Data extract: Begin

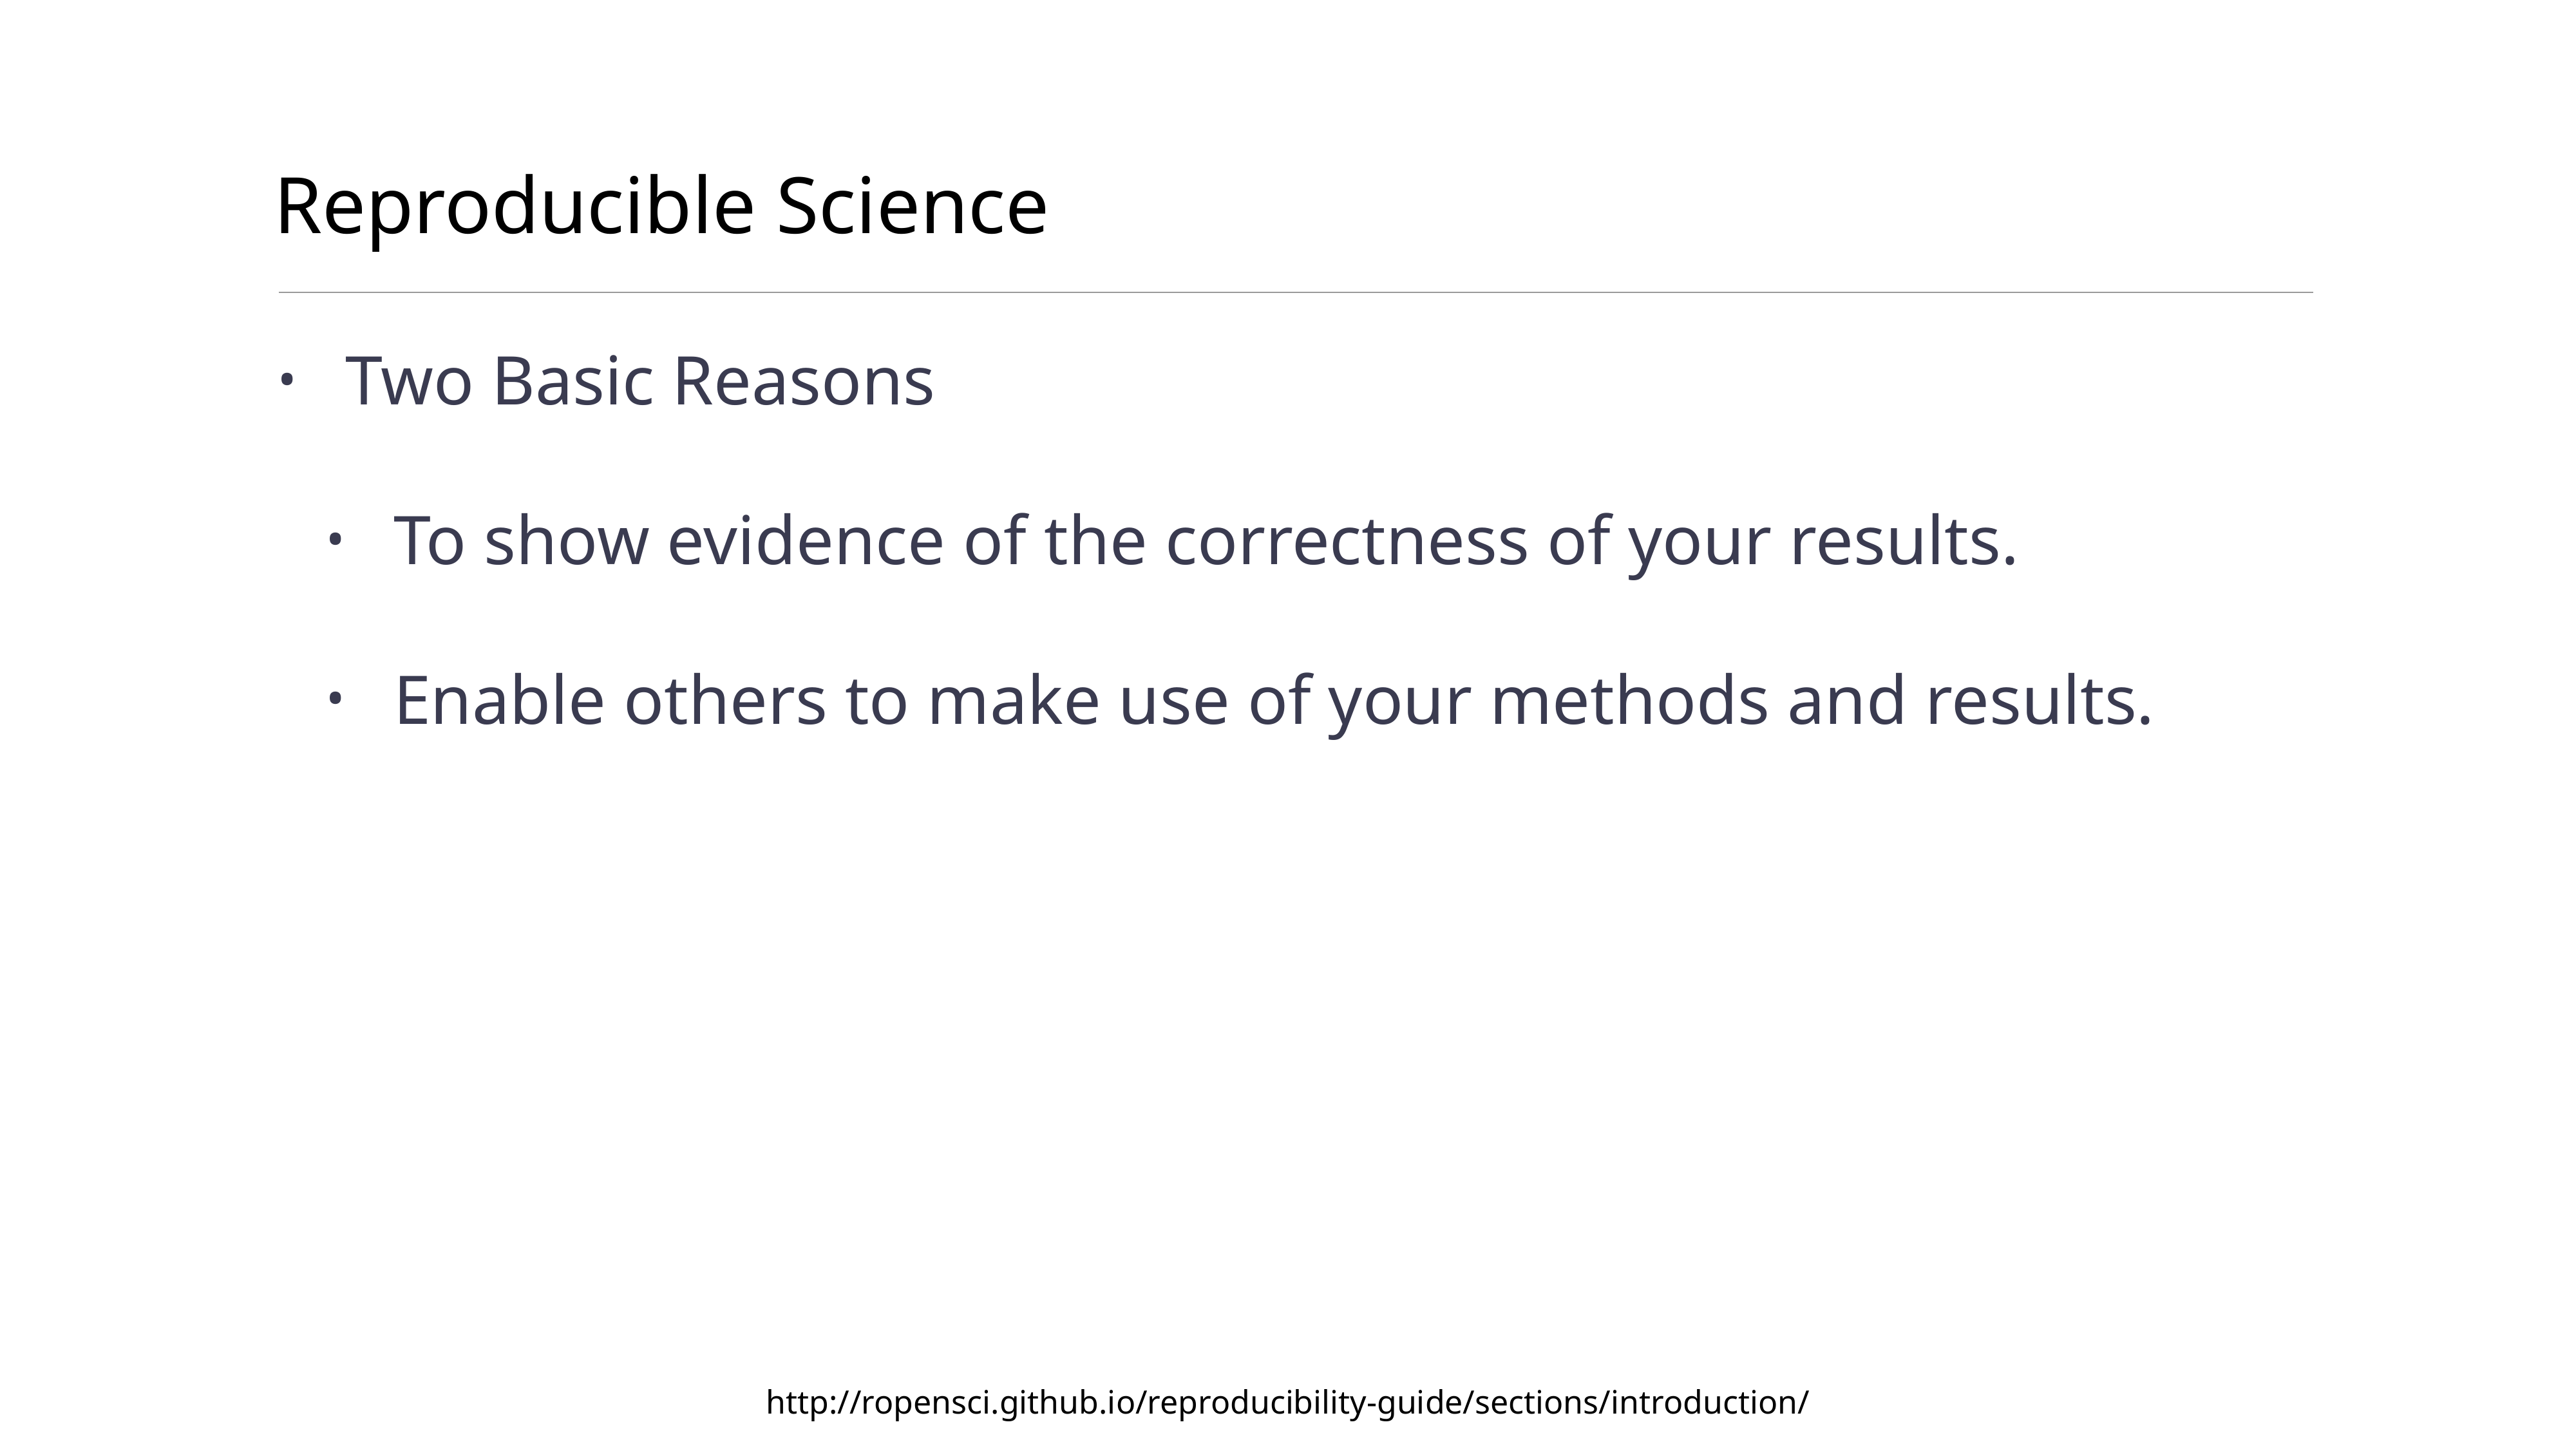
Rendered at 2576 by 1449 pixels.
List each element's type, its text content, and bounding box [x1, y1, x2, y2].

title Reproducible Science [266, 48, 2310, 257]
list Two Basic Reasons To show evidence of the correctness of your results. Enable others to make use of your methods and results. [270, 330, 2306, 1321]
text_box http://ropensci.github.io/reproducibility-guide/sections/introduction/ [758, 1374, 1818, 1428]
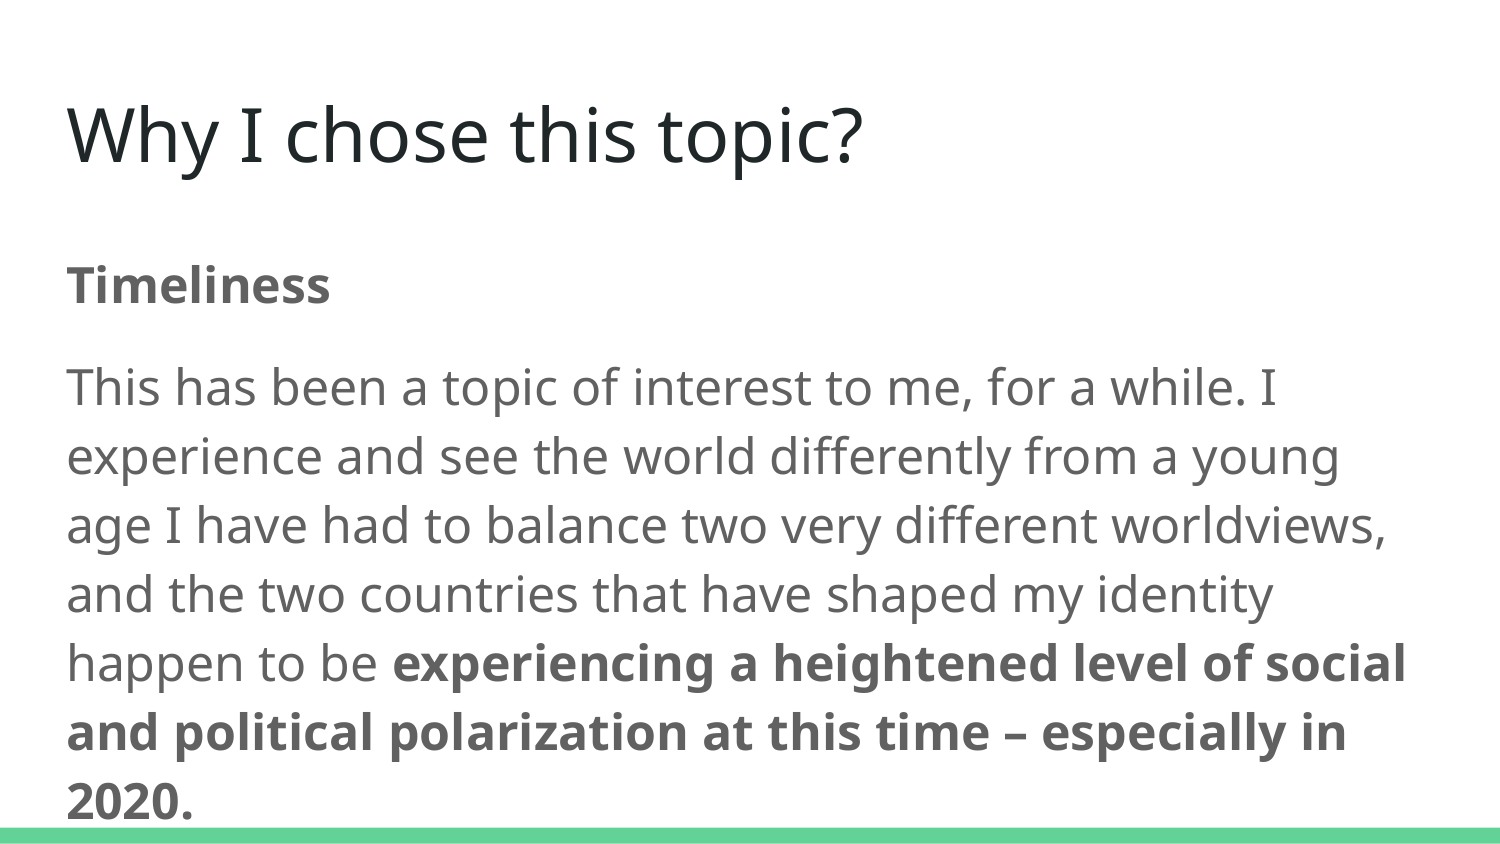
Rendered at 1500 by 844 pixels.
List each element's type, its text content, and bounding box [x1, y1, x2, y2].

title Why I chose this topic? [51, 72, 1449, 167]
list Timeliness This has been a topic of interest to me, for a while. I experience and see the world differently from a young age I have had to balance two very different worldviews, and the two countries that have shaped my identity happen to be experiencing a heightened level of social and political polarization at this time – especially in 2020. [51, 229, 1449, 750]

Data extract: End

» Exercise goal:
The response should contain every record above exactly as written, and none of the pictures.

» Answer space:
Rendered at 2576 by 1449 pixels.
List each element's type, its text content, and bounding box [x1, y1, x2, y2].

title Reproducible Science [266, 48, 2310, 257]
list Two Basic Reasons To show evidence of the correctness of your results. Enable others to make use of your methods and results. [270, 330, 2306, 1321]
text_box http://ropensci.github.io/reproducibility-guide/sections/introduction/ [758, 1374, 1818, 1428]
Rendered at 1500 by 844 pixels.
List each element's type, its text content, and bounding box [x1, y1, x2, y2].

title Why I chose this topic? [51, 72, 1449, 167]
list Timeliness This has been a topic of interest to me, for a while. I experience and see the world differently from a young age I have had to balance two very different worldviews, and the two countries that have shaped my identity happen to be experiencing a heightened level of social and political polarization at this time – especially in 2020. [51, 229, 1449, 750]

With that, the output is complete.